Show HN: We are building Git for data

9 pointsby mmnb12 days ago1 comment

zakeerms11 days ago
This is a strong idea. Data engineers have lacked a true git like workflow for data for a long time especially around safe experimentation, schema evolution, and fast rollback.
Treating data, schema, and ETL as versioned first-class assets makes a lot of sense, and the AI angle only works because rollback is built in.
Curious how you handle branching/merging at scale and how this compares to Iceberg/Delta time travel. If you can nail trust, observability, and cost predictability, this could be a meaningful primitive for data engineers.
- mmnb11 days ago
  Thanks!
  > Curious how you handle branching/merging at scale and how this compares to Iceberg/Delta time travel.
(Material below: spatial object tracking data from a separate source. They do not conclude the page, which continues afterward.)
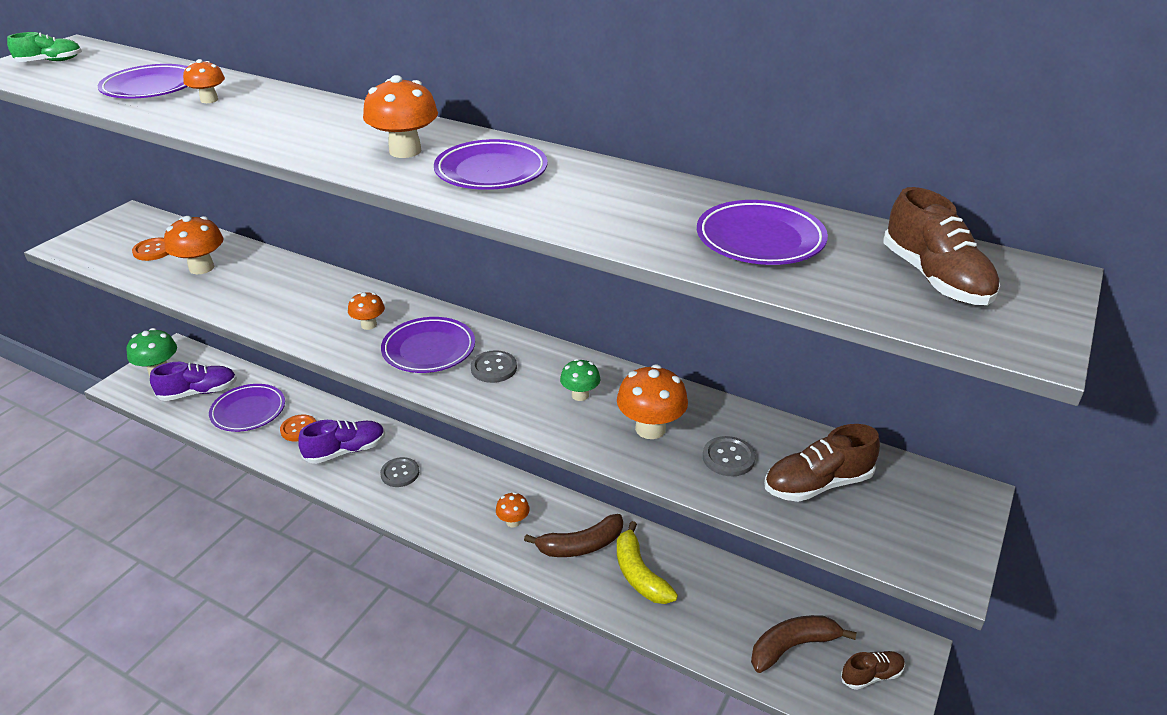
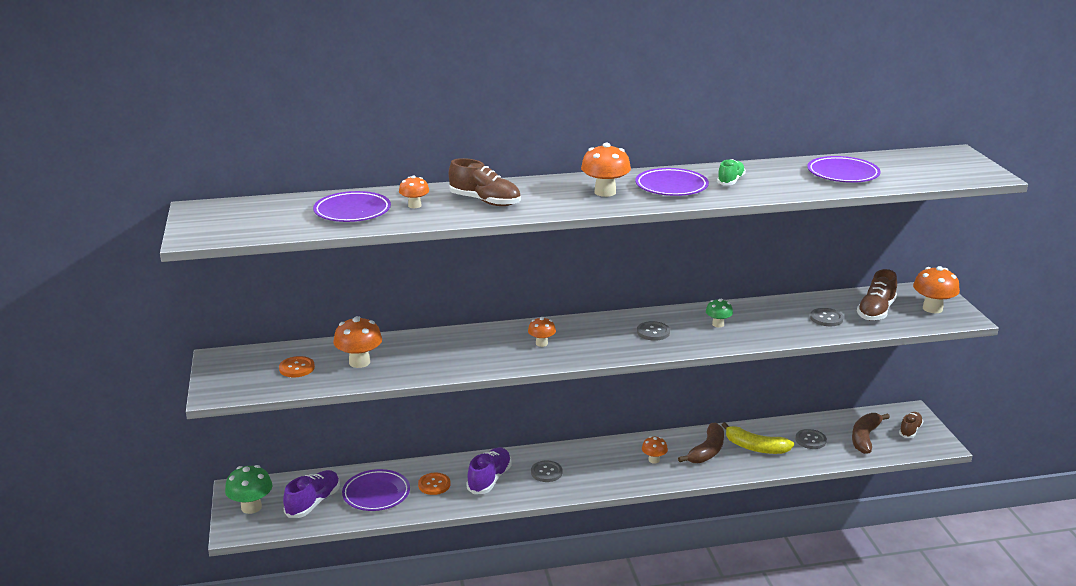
camera: 40 degrees left, 10 degrees down
(50, 61) = (218, 221): green shoe -> green shoe (730, 181)
(429, 349) = (601, 339): purple plate -> none
(650, 429) = (774, 323): orange mushroom -> orange mushroom (932, 308)
(717, 606) = (810, 440): none -> grey button
(935, 278) = (926, 166): brown shoe -> brown shoe (485, 201)

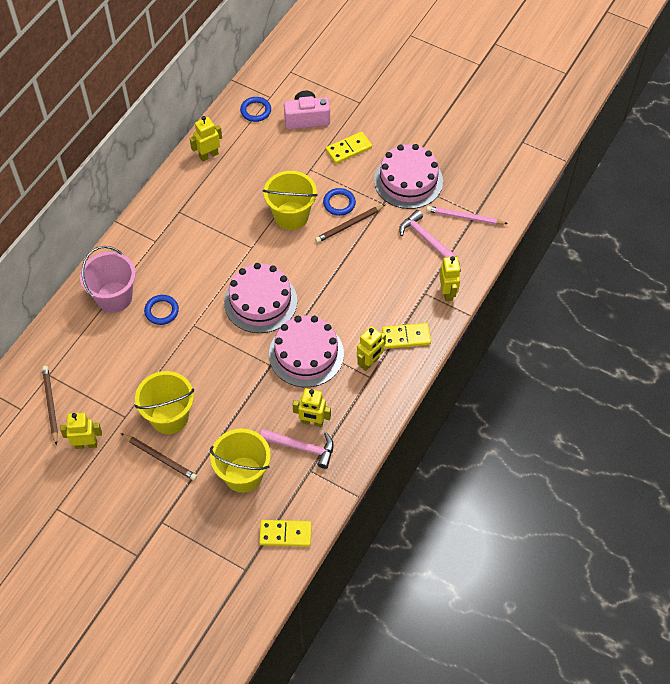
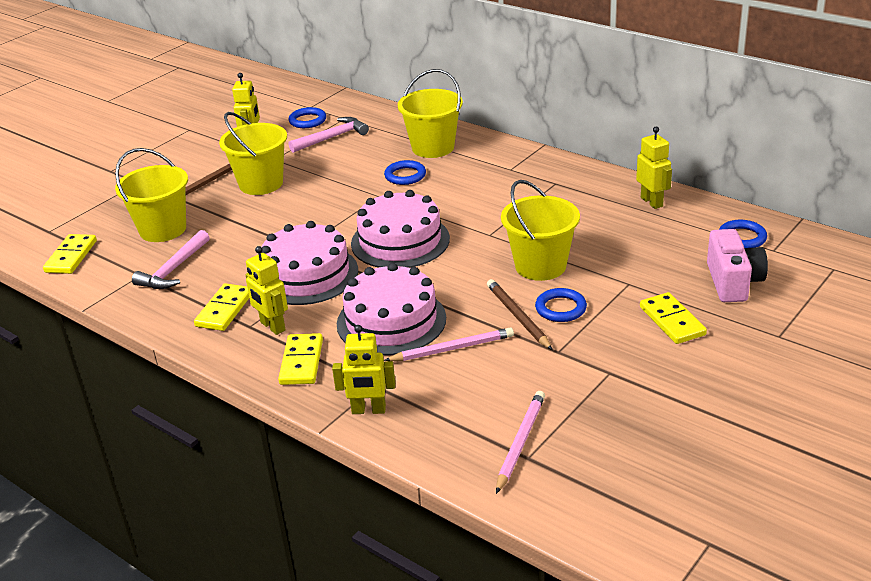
camera: 100 degrees right, 25 degrees down
(50, 405) = (307, 121): brown pencil -> blue ring
(114, 297) = (433, 147): pink bucket -> yellow bucket
(312, 422) = (205, 277): yellow robot -> none
(352, 398) = (224, 310): none -> yellow domino
(385, 256) = (452, 349): none -> pink pencil
(408, 180) = (605, 381): pink cake -> pink cake (391, 321)
(425, 238) = (481, 393): pink hammer -> pink hammer (332, 138)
  At a high level, we are using the Iceberg primitives for data versioning, and this should help give customers confidence about our reliability. At the same time, we also separately version schema and ETL too, and then tie these all together (versions of data, schema and ETL) so that rollbacks are simple and smooth. Did I mention that we support cascading rollbacks :D
  On branching, yes, we support branching of your whole datalake (again supported by the strong primitives discussed above). This means that a typical workflow would look like: (1) create a new branch for a new feature or major schema refactor (2) make changes, and test them out (3) once confident, promote the changes to prod.
  > If you can nail trust, observability, and cost predictability, this could be a meaningful primitive for data engineers.
  Yes, this is what we are thinking too, and we are working on some features around this.